To the Editor:99bet
Re “I Get Why Students No Longer Read,” by Jonathan Malesic (Opinion guest essay, Nov. 10):
I just completed a 40-plus-year career teaching literature courses to university students, and I agree with Mr. Malesic that today’s college students are not serious readers of literary texts.
Like Mr. Malesic, I assigned Henry David Thoreau’s “Walden” to my students enrolled in a literature and philosophy course, and many would not read it. On the end-of-semester course evaluation, these students would say something like: “Why do we have to read these texts? Why can’t the professor just identify the important points in them in a lecture, and we’ll deliver those on the exam?”

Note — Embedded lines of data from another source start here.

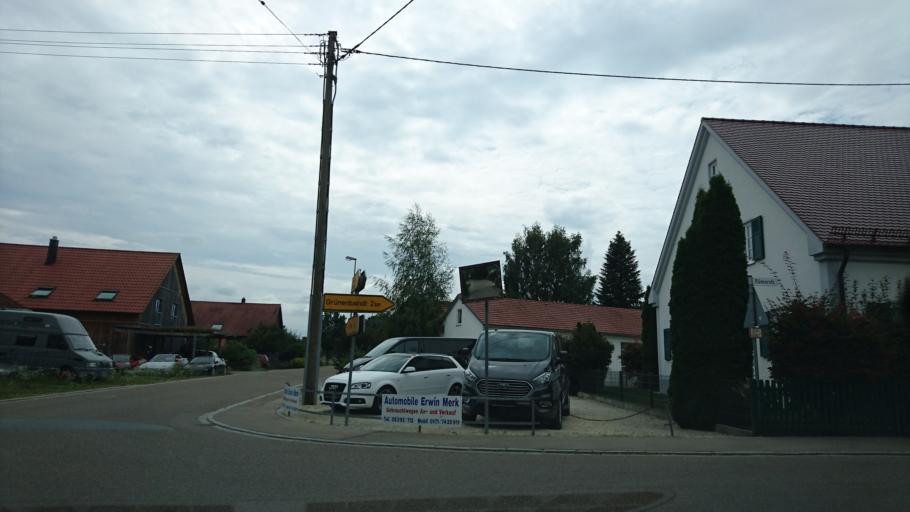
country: DE
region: Bavaria
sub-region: Swabia
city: Dinkelscherben
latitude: 48.3609
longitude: 10.5680
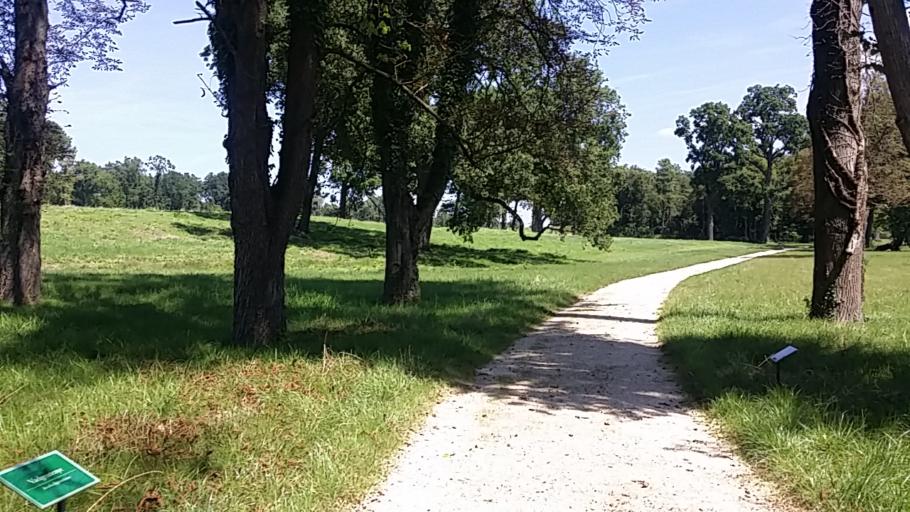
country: HU
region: Fejer
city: Deg
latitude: 46.8642
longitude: 18.4278
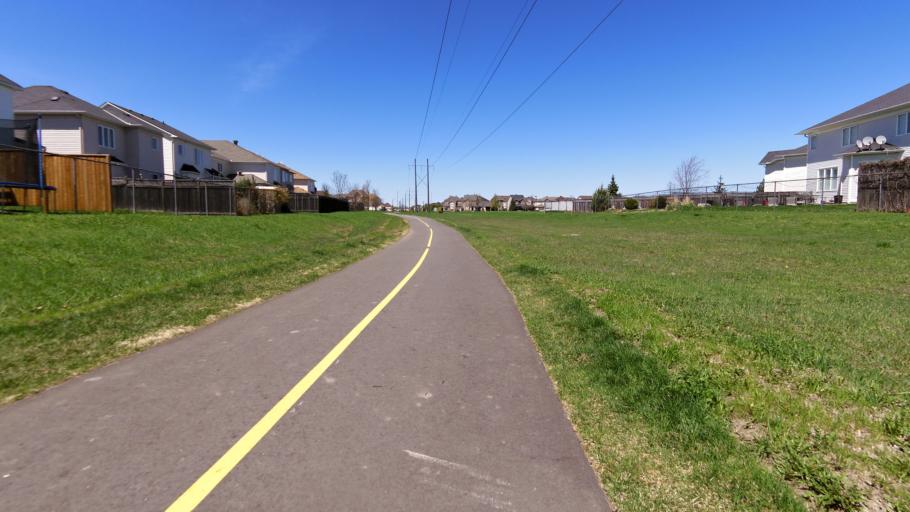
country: CA
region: Ontario
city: Clarence-Rockland
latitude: 45.4557
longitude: -75.4709
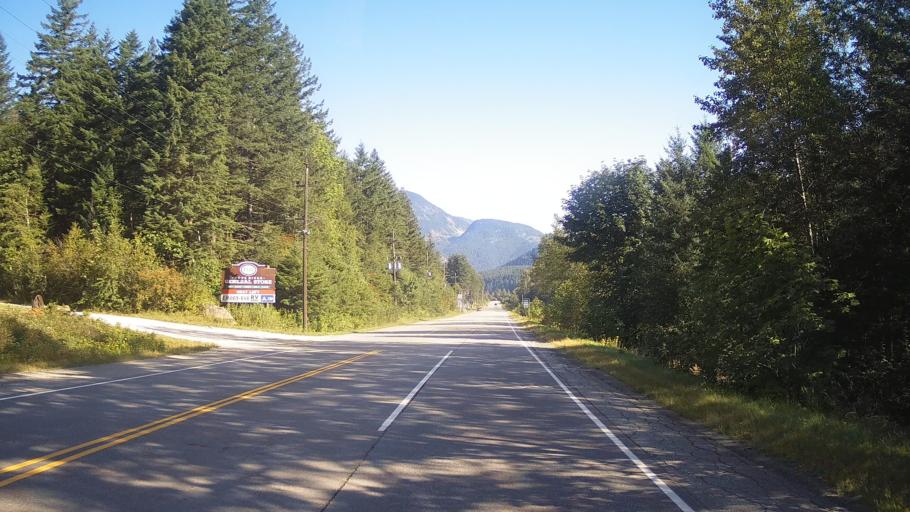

Serious reading — sitting down in a quiet place, undisturbed, for a few hours with a text like “Walden” — takes students away from their cellphones. Many students cannot go more than 10 or 15 minutes without consulting their phones. Reading gets in the way.
James TackachNarragansett, R.I.
To the Editor:
The humanities have a huge marketing problem. Studying English is just as much a practical degree as business. As a senior with a business major and an English minor, I’m tired of hearing that English is about “pleasure.”
Enjoyment is part of it, but in a world where college has become vocational training, of course the image of English students luxuriating in fiction makes it seem like a waste of time. But that’s simply inaccurate.
The humanities are about thinking. Both students and employers need to wake up. At a time when elite college students can’t read entire books, humanities students are becoming more valuable than ever.